_Objective:_ Copy out, word for word, the lines of the data below, starting at the line that contains "collection date: 1963-12-10/1963-12-18" and ending at the line that contains "name author: (L.) T. Moore". Include both of those lines and nothing else.
▼▼▼
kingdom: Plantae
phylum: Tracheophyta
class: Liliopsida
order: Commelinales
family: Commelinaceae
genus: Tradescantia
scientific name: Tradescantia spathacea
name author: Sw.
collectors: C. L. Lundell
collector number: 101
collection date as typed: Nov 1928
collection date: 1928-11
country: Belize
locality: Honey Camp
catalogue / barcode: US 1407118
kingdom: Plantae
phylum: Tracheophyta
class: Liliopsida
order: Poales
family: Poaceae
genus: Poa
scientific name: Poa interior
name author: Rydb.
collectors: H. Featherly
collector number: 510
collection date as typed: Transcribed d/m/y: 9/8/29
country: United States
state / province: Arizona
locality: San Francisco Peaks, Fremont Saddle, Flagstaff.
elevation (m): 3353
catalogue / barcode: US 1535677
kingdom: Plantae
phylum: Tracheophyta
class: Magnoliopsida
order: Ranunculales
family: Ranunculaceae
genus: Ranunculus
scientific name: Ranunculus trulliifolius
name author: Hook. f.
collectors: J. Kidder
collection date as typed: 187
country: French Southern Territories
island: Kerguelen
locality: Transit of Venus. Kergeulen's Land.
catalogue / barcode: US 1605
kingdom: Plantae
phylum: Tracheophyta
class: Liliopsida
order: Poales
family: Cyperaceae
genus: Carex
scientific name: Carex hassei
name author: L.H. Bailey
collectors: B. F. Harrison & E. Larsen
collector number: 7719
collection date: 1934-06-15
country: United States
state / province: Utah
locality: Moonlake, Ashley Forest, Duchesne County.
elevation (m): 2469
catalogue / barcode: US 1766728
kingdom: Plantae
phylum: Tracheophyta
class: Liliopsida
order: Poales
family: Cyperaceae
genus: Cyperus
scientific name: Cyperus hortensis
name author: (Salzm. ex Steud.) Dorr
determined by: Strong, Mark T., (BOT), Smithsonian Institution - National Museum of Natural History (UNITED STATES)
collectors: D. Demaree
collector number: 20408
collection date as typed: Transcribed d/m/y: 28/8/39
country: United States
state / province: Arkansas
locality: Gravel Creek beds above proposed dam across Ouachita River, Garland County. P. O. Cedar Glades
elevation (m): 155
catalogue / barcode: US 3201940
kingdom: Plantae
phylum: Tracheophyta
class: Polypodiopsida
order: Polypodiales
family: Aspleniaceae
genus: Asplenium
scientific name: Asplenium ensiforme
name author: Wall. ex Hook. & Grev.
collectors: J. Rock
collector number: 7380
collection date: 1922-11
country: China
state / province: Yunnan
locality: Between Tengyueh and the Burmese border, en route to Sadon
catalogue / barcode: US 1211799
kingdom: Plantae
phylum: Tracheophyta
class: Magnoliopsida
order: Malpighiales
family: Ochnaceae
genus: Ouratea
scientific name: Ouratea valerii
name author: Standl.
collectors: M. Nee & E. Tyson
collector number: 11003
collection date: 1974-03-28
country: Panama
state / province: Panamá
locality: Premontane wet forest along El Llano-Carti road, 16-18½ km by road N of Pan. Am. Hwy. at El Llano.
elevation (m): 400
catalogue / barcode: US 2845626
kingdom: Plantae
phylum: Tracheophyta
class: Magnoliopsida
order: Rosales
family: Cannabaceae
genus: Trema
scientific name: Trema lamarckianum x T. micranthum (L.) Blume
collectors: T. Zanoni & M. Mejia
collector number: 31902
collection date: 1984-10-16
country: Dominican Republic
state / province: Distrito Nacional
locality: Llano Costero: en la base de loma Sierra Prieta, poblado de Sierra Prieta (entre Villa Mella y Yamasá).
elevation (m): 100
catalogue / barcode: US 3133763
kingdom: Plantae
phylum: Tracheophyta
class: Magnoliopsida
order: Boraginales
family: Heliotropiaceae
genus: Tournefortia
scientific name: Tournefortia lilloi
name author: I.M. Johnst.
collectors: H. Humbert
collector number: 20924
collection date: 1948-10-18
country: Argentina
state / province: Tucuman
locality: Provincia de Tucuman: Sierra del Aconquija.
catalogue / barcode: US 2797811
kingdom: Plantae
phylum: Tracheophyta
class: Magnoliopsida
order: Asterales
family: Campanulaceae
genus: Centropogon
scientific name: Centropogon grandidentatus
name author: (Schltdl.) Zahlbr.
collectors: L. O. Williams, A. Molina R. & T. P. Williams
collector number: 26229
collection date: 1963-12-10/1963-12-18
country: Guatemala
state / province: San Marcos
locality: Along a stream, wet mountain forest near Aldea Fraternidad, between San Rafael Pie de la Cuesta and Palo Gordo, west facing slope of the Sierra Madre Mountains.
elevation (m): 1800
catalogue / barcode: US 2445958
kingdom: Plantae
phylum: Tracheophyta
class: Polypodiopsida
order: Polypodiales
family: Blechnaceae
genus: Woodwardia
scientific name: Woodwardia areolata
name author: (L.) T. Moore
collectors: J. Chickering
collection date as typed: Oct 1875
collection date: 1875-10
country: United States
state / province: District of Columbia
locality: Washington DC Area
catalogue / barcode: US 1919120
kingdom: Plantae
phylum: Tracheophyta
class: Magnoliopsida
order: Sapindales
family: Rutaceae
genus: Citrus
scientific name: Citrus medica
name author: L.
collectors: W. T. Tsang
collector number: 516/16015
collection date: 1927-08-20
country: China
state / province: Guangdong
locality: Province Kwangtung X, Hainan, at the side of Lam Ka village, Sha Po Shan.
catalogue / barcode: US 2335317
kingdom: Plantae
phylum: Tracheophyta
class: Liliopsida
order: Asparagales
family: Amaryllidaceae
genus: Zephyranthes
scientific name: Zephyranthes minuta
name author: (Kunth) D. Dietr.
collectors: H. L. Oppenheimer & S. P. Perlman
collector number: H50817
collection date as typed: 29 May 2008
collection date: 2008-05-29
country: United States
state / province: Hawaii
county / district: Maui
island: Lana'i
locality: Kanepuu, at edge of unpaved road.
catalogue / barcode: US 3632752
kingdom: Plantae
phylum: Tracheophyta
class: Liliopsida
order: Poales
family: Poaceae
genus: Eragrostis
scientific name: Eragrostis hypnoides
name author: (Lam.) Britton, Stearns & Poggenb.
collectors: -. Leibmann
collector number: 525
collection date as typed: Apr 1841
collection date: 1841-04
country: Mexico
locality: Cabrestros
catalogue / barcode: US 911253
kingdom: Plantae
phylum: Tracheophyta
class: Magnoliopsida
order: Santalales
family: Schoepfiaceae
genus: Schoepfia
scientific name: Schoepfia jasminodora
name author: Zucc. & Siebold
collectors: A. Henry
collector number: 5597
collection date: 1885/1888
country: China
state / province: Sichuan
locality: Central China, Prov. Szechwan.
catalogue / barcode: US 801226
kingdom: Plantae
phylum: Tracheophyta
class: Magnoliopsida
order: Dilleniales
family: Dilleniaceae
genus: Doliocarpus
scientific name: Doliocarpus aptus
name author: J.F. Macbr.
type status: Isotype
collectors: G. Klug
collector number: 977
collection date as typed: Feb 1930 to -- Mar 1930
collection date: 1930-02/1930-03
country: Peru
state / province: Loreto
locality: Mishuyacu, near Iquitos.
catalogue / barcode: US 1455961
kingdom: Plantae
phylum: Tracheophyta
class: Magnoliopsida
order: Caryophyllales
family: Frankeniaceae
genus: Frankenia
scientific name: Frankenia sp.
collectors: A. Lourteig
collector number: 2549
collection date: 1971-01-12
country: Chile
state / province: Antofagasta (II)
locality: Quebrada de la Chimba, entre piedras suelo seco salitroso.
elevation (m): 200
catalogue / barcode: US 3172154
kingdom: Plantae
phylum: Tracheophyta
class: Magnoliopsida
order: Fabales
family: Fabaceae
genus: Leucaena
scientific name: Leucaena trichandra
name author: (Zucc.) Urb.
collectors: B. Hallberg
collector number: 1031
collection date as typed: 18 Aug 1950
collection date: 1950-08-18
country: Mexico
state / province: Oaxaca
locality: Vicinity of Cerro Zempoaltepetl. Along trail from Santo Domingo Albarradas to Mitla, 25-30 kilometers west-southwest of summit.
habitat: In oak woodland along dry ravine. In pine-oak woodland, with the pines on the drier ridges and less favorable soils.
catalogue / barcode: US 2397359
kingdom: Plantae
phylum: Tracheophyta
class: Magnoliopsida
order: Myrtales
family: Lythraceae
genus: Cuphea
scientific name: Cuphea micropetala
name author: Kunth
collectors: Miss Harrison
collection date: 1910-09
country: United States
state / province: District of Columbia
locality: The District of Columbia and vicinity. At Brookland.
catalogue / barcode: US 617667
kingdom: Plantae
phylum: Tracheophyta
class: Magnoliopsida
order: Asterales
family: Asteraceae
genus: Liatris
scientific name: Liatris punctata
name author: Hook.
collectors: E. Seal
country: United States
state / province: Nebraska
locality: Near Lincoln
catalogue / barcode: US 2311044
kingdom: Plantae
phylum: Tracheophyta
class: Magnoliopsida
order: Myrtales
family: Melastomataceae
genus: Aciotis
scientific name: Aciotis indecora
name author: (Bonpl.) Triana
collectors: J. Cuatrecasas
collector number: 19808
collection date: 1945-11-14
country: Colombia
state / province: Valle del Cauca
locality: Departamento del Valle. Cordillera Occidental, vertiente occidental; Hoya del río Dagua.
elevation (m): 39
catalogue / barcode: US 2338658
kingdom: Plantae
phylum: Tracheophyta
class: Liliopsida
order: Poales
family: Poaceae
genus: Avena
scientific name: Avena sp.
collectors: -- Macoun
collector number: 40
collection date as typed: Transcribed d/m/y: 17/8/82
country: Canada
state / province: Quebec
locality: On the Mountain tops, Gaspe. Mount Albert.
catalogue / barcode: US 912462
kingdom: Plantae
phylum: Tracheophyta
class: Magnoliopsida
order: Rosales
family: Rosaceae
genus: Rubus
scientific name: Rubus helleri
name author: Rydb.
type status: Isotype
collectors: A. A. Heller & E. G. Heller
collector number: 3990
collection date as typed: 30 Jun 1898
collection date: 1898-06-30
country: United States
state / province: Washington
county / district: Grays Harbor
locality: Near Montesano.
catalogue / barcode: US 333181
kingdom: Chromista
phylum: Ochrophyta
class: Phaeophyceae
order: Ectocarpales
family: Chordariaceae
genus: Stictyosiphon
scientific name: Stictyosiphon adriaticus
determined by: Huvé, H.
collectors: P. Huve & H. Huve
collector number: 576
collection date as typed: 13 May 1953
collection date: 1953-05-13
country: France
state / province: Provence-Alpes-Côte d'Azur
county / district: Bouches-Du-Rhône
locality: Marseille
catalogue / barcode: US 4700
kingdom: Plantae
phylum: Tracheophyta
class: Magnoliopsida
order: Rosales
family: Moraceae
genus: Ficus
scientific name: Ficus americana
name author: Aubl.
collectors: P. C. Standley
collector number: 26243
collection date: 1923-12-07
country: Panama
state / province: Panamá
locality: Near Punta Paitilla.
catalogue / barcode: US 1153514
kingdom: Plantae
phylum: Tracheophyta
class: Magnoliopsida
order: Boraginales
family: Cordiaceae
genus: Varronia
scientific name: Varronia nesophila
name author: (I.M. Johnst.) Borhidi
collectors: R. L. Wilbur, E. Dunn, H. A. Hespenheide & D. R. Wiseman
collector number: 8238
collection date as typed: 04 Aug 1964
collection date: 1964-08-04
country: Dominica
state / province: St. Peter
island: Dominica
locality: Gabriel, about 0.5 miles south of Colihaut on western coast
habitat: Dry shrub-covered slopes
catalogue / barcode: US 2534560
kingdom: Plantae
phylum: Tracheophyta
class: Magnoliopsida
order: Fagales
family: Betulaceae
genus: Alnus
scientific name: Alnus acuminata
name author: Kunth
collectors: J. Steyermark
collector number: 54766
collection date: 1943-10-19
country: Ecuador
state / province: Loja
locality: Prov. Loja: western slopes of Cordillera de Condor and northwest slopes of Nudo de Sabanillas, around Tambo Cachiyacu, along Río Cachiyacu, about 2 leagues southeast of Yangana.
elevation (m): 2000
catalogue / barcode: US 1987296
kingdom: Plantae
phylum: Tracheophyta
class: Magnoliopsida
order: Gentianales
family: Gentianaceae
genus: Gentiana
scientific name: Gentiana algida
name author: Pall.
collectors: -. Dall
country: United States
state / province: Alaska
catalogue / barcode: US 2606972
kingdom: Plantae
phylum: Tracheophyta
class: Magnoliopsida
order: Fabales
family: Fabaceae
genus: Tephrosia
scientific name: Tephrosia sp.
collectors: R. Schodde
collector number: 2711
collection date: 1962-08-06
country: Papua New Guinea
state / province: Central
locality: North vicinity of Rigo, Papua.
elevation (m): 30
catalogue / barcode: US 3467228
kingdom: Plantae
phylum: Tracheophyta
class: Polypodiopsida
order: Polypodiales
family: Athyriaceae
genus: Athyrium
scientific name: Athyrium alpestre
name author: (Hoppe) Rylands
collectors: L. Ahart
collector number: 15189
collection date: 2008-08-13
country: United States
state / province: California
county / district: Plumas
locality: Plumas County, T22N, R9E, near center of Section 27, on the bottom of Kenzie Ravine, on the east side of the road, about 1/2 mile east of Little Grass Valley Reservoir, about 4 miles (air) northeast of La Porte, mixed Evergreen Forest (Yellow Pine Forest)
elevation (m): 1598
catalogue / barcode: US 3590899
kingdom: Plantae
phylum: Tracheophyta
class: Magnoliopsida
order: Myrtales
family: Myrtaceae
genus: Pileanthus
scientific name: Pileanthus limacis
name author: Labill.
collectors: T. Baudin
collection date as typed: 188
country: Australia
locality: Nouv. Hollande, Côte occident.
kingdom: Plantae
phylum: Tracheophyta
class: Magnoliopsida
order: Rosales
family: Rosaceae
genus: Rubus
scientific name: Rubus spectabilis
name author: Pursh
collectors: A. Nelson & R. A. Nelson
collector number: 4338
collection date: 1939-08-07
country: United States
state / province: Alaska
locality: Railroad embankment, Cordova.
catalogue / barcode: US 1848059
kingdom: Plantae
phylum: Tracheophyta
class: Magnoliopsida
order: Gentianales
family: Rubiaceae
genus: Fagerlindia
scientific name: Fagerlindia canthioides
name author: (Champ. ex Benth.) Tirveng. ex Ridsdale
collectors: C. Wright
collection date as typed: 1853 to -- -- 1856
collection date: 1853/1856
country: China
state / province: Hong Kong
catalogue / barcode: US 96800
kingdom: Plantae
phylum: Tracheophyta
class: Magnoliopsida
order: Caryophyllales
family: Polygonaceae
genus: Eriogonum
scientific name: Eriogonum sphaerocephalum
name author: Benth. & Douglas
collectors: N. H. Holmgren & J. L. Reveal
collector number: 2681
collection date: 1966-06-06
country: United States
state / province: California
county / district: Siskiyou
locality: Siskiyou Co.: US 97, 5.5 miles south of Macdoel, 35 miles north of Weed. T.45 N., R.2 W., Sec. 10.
▲▲▲
_Result of the exercise:_
collection date: 1963-12-10/1963-12-18
country: Guatemala
state / province: San Marcos
locality: Along a stream, wet mountain forest near Aldea Fraternidad, between San Rafael Pie de la Cuesta and Palo Gordo, west facing slope of the Sierra Madre Mountains.
elevation (m): 1800
catalogue / barcode: US 2445958
kingdom: Plantae
phylum: Tracheophyta
class: Polypodiopsida
order: Polypodiales
family: Blechnaceae
genus: Woodwardia
scientific name: Woodwardia areolata
name author: (L.) T. Moore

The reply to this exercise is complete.